There is a lot that can be done to enhance these two types of visualizations.
Much of what is needed to create a variety of graphical visualizations of timelines is tapped by using functions in the R packages. There are situations, where it is useful to create new functions to simplify recurring tasks.
Sometimes, the function is simply a wrapper that makes it easier to use an existing function. For example, it is possible to supply default values with the wrapper code so that a generalized function is more easily used in a particular context. An example is the milestones
. This function wraps around some lines of ggplot
code that so that it is clear what data are needed for ggplot
to create a text milestone visualization.
The code for the following functions is found in the Appendix.
This version of the functions requires that you copy the functions into your analysis code and run them so they are initialized. In the future, the functions will likely be made available for more direct use though the standard R-studio installation procedure.
Tables are an important fundamental part of milestone visualization. A table has several roles as an essential partner to the graphic visualization.

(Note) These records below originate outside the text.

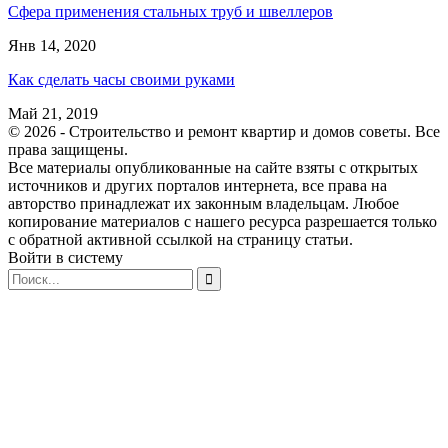
Сфера применения стальных труб и швеллеров
Янв 14, 2020
Как сделать часы своими руками
Май 21, 2019
© 2026 - Строительство и ремонт квартир и домов советы. Все
права защищены.
Все материалы опубликованные на сайте взяты с открытых
источников и других порталов интернета, все права на
авторство принадлежат их законным владельцам. Любое
копирование материалов с нашего ресурса разрешается только
с обратной активной ссылкой на страницу статьи.
Войти в систему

Data Storage: Columns of information about each timeline event are held in tables. Usually, only a few of the columns are used in the graphic visualization. Examining the table provides a richer basis for the interpretation of the events.
Precise Values: The graphic visualization often provides a broad overview. The table supplies the precise data. Moreover, the data are often arranged in columns, a format that is both familiar and useful when looking at sets of data.
Formatting Information: Tables can have columns of values that are used to add richness to the visualization. Color, size and position are just a few of the graphic elements that can be specified in a table that are then carried over to the visualization.
The tables are often printed in association with the graphic visualization. Some of the information in the table is not printed (like formatting data). Correspondingly, the graphic may not have all the table information.
Most of the examples pair a graphic visualization with a corresponding table. This further emphasizes the importance of data tables.
Considerable attention is given to making good presentation tables.